Stepwise investigations are crucial in such cases and should include serum inflammatory markers, microbiology (blood culture, urine culture, ascitic fluid culture, vaginal swab, and vaginal fluid culture), and serial ultrasound and CT scans, which were performed on this patient.
Management options for uterine dehiscence include conservative treatment with antibiotics and drainage. However, in the presence of infection, laparotomy with either repair of the uterine defect or hysterectomy should be considered [1, 3, 14]. Fortunately, our patient settled with conservative management with antibiotics and drainage.
As there are varied etiologies and unusual presentations of intra-abdominal infection postcaesarean, there should be a high index of suspicion for uterine dehiscence and bladder or bowel injury with any postoperative fluid accumulation or abnormal vaginal discharge postoperatively.

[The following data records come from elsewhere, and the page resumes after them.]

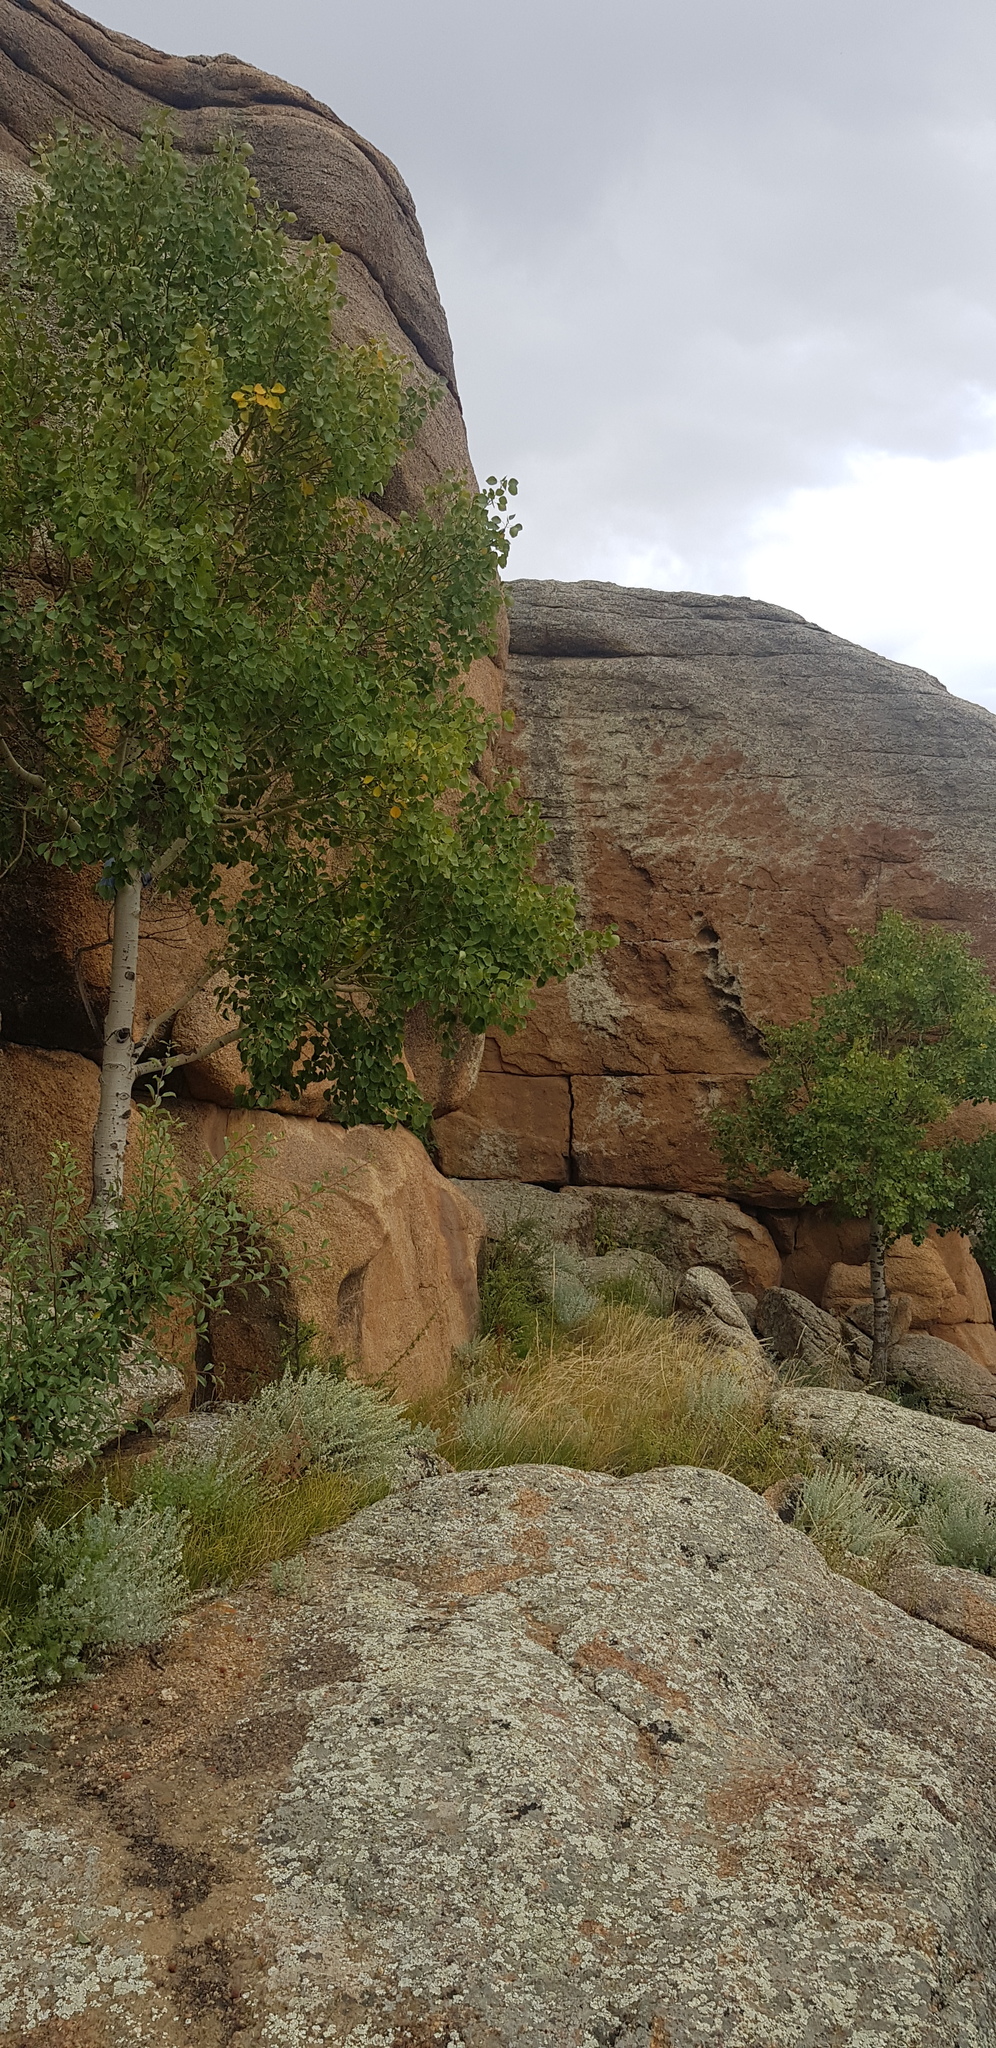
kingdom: Plantae
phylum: Tracheophyta
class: Magnoliopsida
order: Malpighiales
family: Salicaceae
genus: Populus
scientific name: Populus tremula
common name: European aspen
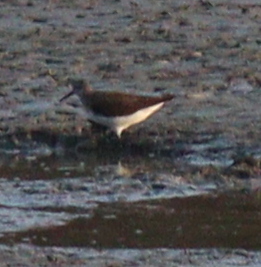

This case also demonstrates multiple complications occurring simultaneously in the postpartum period including PPH, cardiomyopathy precipitated by anemia and sepsis, and uterine dehiscence. Optimal management by a multidisciplinary team consisting of obstetricians, anesthetists, cardiologists, respiratory medicine, and infectious disease specialists eventually led to a good outcome.
Consent
Patient consent was not obtained as the patient defaulted on subsequent follow-up and returned to India. Attempt to contact the patient was unsuccessful. All details are anonymous with no patient identifiers.
Conflicts of Interest
The authors declare that they have no conflicts of interest.
Authors' Contributions
The guaranteeing author is Dr. Rajeswari Kathirvel, and K. Koh summarized the case records and wrote the paper. D. Kanagalingam and R. Kathirvel managed the case, supervised, and contributed to writing the paper. All authors commented on the final paper and have approved the final version.